Pour semer la discorde parmi les insulaires, elle ordonna au glacial vent du nord de déposer Acta sur Thasos
et à Mercure de dérober à Afa le plectre. Tous deux exécutèrent son ordre, mais Mercure à moitié seulement, car il
cacha le médiator dans l'édifice cultuel. Acta, qui ressemblait désormais à Afa, fut amèrement repentante et se cacha.
Afa, offensé par la vaine recherche de son plectre, quitta lui aussi secrètement sa demeure.

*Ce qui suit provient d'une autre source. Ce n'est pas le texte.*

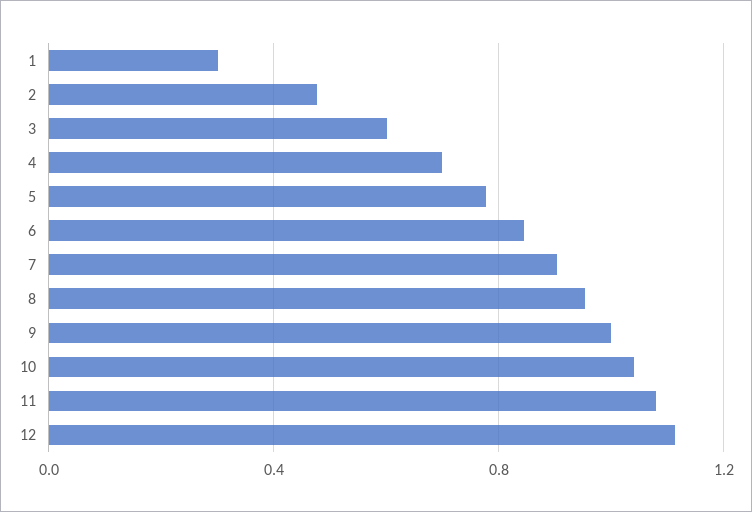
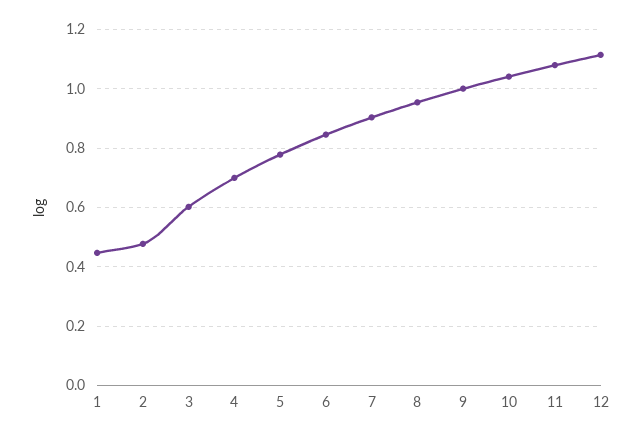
  {
-   "1": 0.3,
+   "1": 0.45,
    "2": 0.475,
    "3": 0.6,
    "4": 0.7,
    "5": 0.775,
    "6": 0.85,
    "7": 0.9,
    "8": 0.95,
    "9": 1,
    "10": 1.05,
    "11": 1.075,
    "12": 1.125
  }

Ainsi commença la recherche du demi-dieu vénéré, jusqu'à ce que les pêcheurs trouvassent Afa solitaire sur la côte et que les tailleurs de
pierre trouvassent Acta retirée parmi les cimes des montagnes. Tous deux se mirent en route triomphalement pour ramener l'Afa perdu
au lieu de culte, mais lorsque Afa fut livré là à Litus à deux reprises, une violente querelle éclata
parmi les mortels pour savoir qui avait trouvé le vrai Afa. Les pêcheurs établirent leur camp sur la plage
autour du sanctuaire d'Apollon, tandis que les tailleurs de pierre s'installèrent dans une tour fortifiée. Tous deux gardèrent leur Afa auprès d'eux.
Parce que seul le jeu de la lyre pouvait apporter la vérité et résoudre le conflit, Cautès demanda conseil à l'oracle.

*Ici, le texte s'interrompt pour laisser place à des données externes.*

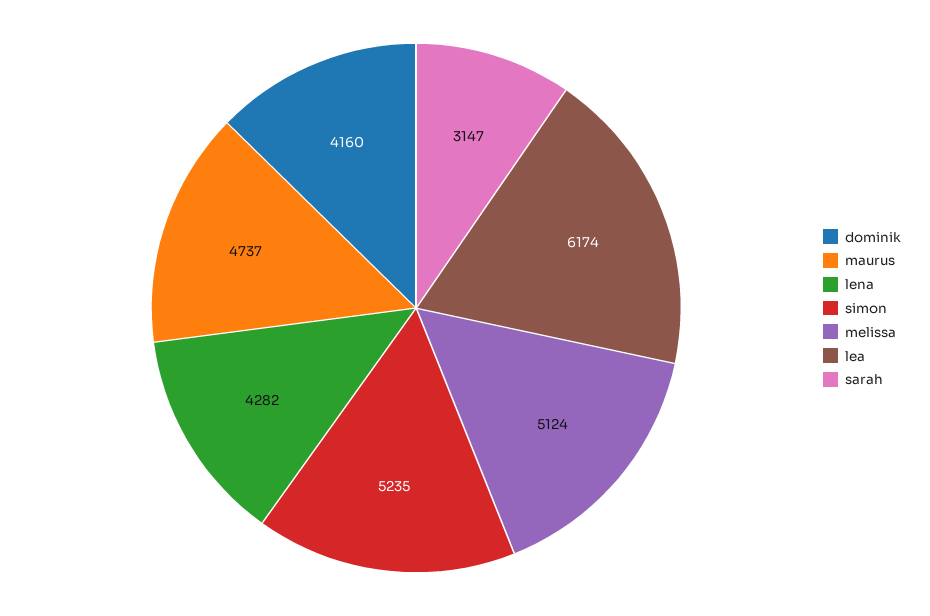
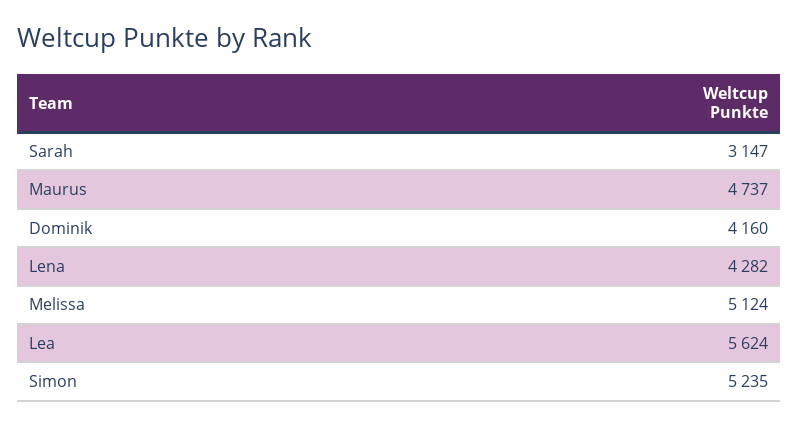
  {
    "dominik": 4160,
    "maurus": 4737,
    "lena": 4282,
    "simon": 5235,
    "melissa": 5124,
-   "lea": 6174,
+   "lea": 5624,
    "sarah": 3147
  }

Mais lorsque Acta affronta un danger imprévisible dans sa chambre isolée de la tour, ce fut Vénus qui vint à son secours
et la para des charmes féminins les plus beaux et les plus manifestes. Enfin, Cautès réussit,
le neuvième jour de la guerre thasiotique, à démêler le sortilège de l'oracle et présenta le plectre à Afa,
qui aussitôt apporta la paix à l'île par les sons sublimes de sa lyre. Et c'est ainsi que la belle Acta
et le musical Afa furent unis, mais les pêcheurs et les tailleurs de pierre devaient être punis de labeurs durables.
Du reste, Afa et Acta apparaissent encore aux mortels, avec leur effet divin, dans les moments d'émotion.